時崎の目の前に居る美しいカールの掛かった金髪をふわりと揺らす優雅な姿は、先日『研究発表会』で大賞を争った朱鷺宮高校の才女と言われる新嶋で、その髪型同様に柔らかな表情を見せながら不意を突かれ共同不審な時崎に話しかける。
「時崎さん、よね?」
「・・・え、え、え、あ、はい!」
「そんなに驚かないでね。私こそ急に現れて申し訳ございません」
気品の高さそのままの流暢な口調で時崎に話す新嶋突然の登場に驚く時崎に軽く謝罪をした後、カールの掛かる蜜色の美しい髪をふわりと揺らし上品な笑顔で話を続ける。
「先日の発表会、貴方の『γ細胞』の発表にとても関心がありまして、是非、私に協力して欲しい事がありますの」
「・・・協力、ですか?」
「ここではなんですので、こちらへ」
新嶋の細く艶やかな手で時崎の手を握り、その美しい手に同じ女性でも動揺を隠せない程に慌てる時崎を連れて新嶋が訪れた先は、朱鷺宮高校の部活で最も人気が高く同時に格式の高い『生物研究部』の部室の前であった。
目の前の扉は歴史が感じられる古さを感じる木製の扉であったが、その扉の木の質は見た目からでも感じられる重厚感が感じられ、扉の前で躊躇する時崎を横目に新嶋はその扉のノブにためらう事なく手を伸ばすと、その扉は見た目よりも軽快な音を立て開かれる。
時崎は『生物研究部』の部室に入るのはこれが初めてで、格式高い『生物研究部』も新入生説明会での部活紹介で特別に一般公開される時があり、通常では見られない『生物研究部』を見ようと大勢の新入生が訪れ、朱鷺宮高校へ入学する殆どの学生はその時に部室を見ているが、時崎はその格式の威圧感に負け、説明会では部室を見学していなかった為、今回が初めての訪問となる。
校舎最上階の一フロアを使用している『生物研究部』は、とても一高校とは思えない程の研究設備が揃う広大な施設になっていて、この部室があれば研究所へ行かなくても研究が進められる程の部室では今も多くの生徒がこの研究所に滞在している。
部員に挨拶される新嶋と共に広大な研究室を抜けた先には再び廊下が現れ、廊下に設置される複数のドアは各部員が使える個々の研究室があり、その長い廊下の一番奥にある一際重圧感の感じる扉こそ部長のみが使える伝統的な部長室であり、部長である新嶋はその扉を躊躇なく開けると、生徒でも限られた者でしか入る事が出来ない伝説の部屋へ時崎は一歩を踏み出す。
「ここが、生物研究部部長の部屋・・・。」
「でも、ほかの部屋とは対して変わらないですし、少し日当たりが良いだけですわ」
憧れの表情で周りを見渡し興奮気味に話す時崎に少し笑みを見せた新嶋は、時崎を目の前の応接用の椅子へ案内すると、近くにあった鮮やかな黄色の陶器から紅茶を注ぎ、自身の分と二つのティーカップを置いた新嶋は、時崎の対面の椅子に腰を降ろしたのを確認すると話を始める。
「私は今回の発表会での貴方の才能を拝見して、貴方にある事を協力して欲しいと思っていますの」
「私に・・・ですか?」
「ええ、先日の発表会での貴方の研究成果を見て確信を得ました。
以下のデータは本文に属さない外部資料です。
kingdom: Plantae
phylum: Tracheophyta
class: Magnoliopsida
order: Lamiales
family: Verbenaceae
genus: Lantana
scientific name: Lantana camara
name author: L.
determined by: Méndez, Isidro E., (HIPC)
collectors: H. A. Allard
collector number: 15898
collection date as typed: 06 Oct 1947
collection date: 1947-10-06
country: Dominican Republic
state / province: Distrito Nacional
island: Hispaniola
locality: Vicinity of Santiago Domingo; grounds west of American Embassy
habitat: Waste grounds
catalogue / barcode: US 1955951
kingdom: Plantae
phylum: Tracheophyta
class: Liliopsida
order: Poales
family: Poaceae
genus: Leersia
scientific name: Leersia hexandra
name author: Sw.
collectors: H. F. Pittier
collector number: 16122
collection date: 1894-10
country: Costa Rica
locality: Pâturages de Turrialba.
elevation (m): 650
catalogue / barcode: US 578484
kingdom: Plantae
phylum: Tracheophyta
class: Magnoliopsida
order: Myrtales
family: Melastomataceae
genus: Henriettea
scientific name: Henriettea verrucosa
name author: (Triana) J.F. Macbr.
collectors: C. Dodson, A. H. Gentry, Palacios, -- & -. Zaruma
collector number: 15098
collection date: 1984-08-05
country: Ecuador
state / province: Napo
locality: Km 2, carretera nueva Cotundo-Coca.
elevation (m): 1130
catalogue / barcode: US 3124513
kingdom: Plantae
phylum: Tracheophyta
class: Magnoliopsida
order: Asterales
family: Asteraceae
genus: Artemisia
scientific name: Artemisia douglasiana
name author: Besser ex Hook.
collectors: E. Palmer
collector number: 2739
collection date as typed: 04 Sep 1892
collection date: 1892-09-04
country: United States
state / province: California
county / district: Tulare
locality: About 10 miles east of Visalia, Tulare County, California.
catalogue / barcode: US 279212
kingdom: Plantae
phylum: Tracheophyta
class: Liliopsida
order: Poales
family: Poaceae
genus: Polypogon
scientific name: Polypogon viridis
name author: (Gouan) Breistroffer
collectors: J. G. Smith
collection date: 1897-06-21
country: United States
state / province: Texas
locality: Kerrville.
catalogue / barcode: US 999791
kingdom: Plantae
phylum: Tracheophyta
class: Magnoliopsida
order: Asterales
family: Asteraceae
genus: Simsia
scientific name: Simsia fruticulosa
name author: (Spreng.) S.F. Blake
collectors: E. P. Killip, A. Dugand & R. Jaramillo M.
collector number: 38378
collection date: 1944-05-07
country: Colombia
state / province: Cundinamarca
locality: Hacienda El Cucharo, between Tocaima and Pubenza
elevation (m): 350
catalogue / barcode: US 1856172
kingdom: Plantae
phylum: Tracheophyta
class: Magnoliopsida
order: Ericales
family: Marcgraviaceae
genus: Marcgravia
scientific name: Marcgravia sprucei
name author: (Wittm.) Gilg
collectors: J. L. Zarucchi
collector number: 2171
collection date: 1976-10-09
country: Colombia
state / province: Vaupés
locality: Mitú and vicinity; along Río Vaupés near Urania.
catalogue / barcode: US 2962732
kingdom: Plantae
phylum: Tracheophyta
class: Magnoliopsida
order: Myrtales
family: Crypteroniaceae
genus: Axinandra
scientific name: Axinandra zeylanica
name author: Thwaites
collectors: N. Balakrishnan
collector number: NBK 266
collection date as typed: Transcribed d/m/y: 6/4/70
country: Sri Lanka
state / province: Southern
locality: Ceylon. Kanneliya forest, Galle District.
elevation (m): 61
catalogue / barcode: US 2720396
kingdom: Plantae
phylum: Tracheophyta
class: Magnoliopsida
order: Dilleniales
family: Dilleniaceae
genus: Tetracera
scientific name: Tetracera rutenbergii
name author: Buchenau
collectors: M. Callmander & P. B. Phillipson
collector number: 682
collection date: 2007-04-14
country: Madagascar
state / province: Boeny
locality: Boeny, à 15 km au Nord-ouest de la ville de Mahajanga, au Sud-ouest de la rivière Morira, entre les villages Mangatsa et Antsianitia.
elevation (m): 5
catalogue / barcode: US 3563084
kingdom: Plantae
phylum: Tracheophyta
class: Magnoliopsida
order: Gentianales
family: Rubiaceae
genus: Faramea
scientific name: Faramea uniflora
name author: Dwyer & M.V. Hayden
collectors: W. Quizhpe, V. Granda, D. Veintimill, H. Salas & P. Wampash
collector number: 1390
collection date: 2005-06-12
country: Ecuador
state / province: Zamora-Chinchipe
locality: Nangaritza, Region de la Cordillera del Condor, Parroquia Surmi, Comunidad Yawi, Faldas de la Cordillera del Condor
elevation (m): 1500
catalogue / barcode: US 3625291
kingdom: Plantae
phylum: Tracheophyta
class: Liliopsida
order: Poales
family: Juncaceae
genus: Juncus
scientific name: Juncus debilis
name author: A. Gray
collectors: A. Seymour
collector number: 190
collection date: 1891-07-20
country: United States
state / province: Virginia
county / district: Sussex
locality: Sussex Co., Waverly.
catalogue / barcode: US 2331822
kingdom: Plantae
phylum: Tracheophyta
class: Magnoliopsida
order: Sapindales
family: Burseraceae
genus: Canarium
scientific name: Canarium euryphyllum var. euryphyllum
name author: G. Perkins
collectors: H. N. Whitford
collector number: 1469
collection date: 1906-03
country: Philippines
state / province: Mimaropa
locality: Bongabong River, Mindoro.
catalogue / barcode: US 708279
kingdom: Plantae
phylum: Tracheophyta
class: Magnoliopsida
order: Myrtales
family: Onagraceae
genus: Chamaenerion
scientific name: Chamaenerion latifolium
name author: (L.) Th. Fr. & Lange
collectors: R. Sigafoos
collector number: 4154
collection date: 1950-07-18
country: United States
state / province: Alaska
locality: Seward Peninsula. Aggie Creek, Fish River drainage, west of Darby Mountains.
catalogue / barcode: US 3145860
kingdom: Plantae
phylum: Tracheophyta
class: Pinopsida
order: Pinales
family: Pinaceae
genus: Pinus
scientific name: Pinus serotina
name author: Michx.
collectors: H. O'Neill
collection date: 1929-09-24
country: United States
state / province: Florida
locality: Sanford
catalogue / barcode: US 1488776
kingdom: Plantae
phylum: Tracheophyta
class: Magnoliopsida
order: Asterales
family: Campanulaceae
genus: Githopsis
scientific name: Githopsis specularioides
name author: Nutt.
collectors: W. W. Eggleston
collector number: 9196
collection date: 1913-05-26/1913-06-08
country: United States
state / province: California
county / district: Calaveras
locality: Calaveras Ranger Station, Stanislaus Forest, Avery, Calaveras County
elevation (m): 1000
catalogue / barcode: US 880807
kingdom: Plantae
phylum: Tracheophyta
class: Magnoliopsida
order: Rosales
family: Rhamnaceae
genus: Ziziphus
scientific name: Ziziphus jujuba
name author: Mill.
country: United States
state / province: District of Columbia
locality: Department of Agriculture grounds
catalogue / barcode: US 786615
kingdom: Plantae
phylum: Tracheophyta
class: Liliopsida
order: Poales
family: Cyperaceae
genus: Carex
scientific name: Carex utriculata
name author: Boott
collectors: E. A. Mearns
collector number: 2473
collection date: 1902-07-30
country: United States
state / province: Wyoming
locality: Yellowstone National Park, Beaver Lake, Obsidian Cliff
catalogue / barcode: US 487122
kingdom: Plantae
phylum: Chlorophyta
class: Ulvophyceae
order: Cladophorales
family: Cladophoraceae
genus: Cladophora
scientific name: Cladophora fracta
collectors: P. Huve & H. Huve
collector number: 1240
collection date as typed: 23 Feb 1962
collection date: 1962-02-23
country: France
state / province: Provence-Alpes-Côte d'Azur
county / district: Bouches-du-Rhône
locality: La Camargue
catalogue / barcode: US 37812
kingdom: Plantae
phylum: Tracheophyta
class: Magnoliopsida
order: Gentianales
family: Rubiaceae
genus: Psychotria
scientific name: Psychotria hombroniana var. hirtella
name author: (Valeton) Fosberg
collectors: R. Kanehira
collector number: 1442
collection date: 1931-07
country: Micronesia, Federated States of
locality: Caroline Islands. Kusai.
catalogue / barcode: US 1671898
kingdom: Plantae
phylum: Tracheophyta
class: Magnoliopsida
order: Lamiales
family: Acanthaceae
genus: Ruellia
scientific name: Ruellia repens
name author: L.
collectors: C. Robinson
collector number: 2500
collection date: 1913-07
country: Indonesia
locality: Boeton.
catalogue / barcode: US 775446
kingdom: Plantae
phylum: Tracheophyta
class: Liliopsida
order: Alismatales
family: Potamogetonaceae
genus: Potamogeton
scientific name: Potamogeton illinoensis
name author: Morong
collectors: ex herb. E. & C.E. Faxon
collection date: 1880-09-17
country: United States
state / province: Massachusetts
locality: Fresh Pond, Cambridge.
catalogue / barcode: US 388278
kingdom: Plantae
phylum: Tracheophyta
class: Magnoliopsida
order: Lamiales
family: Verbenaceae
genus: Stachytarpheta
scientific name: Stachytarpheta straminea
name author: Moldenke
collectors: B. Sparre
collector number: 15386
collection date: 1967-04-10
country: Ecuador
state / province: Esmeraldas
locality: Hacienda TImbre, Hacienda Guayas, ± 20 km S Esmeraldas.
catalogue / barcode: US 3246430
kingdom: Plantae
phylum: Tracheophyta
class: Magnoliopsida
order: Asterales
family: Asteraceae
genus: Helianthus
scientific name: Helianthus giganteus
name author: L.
貴方であれば『微生物シリーズ』の裏の顔を止められる人物だと」
「『微生物シリーズ』の裏の顔、ですか・・・?」
『微生物シリーズ』は世間では万能薬を開発する為の研究だと認識していた時崎は、新嶋から発せられた突然の一言に戸惑いと衝撃を受け、自身の言葉によって驚きの表情をさせてしまった時崎に、新嶋は時崎が冷静さを取り戻すのを待つかのようにゆっくりと席を立ち、自身の背中にある窓から外の様子を見ながら暫く間を置いた後に話を続ける。
「時崎さんは、私の家系をご存じですよね?」
「え?え、え、はい。確かお父さんは環境大臣だと・・・」
「そう、私の父は現環境大臣の新嶋 友幸ですが、元研究者でもあります。父は『微生物シリーズ』の研究に携わっていたので、環境大臣になった今でも分野が違うこの『微生物シリーズ』の進捗を常に気にかけていました。・・・そして、数年前から起きている奇妙な現象に気付いた父は、自身が主導のプロジェクトを極秘で立ち上げて真相究明を進めていましたが、最近は公務との両立が厳しい状況になった父に代り、私がその国家プロジェクトへ参加しております」
「え!せ、先輩がですが!?」
新嶋の家族は母親が国会議員であり父親は研究者であったが、公務をする母親の推薦で環境大臣へ任命され今に至っていると話す新嶋は、最近起き始めている『微生物シリーズ』の奇妙な現象に気付いた父親は、その謎を解明する為にプロジェクトを極秘で立ち上げていたが、公務が忙しくなった現在は父親に変わり新嶋が一部の官僚に交じり国家プロジェクトへ参加していると話す。
「私の参加するプロジェクトは、『微生物シリーズ』の奇妙な現象の解明と、それを起こした人物を特定し排除する事で秩序を守る事。・・・そして、その奇妙な生物の排除です」
「奇妙な生物・・・」
時崎に背中を見せたままの新嶋が語った言葉がまだ理解出来ていない時崎に振り向いた新嶋は、気品溢れる優しい表情で話す。
「今お話しした生物排除に関しては、私が政府から密命を受けている仕事ですが、時崎さんにはその能力を使って『微生物シリーズ』の悪用を防ぐ方法を思案して頂きたいのです。・・・ですが、このプロジェクトに関わる事には違いはありませんので命の危険は常に付きまといますので、一応護身的な意味で簡単な訓練はお願いしたいと思っております」
「く、訓練、ですか・・・」
「・・・時崎さん、貴方の答えをまだ聞いていませんが、貴方にお願いした事がどういう事なのかは百聞より一見ですので、『微生物シリーズ』の裏の顔と言われている部分へご案内致しますわ」
その優しい表情から語られる言葉以上に重みを感じて緊張気味の時崎を見て、新嶋は優しく微笑みを見せながら自身の机から離れ部屋のから校内のエレベーターへ案内すると、エレベーター中で突然新嶋が取った行動に時崎は驚きの表情を見せる。
新嶋はエレベーターの非常用ボタンを何の躊躇もなく何回も押しだす。
通常、その行為は故障時などの緊急手段として使われるが、特に何も起きていない場面で新嶋が起こした奇行に時崎は慌てるが、新嶋が押した非常用ボタンはその後特に何も起こらず、やがて落ち着いた時崎は彼女の行動に疑問を感じた瞬間、エレベーターは校内ではありえない地下へと進み降下して行き、やがて移動が終わったエレベーターの扉が開いた先は、時崎が今までこの学校で見た事のない光景が広がる。
それは聞いた事のない鳴き声で無く動物など、不気味な生物が存在する広大な地下庭園だった。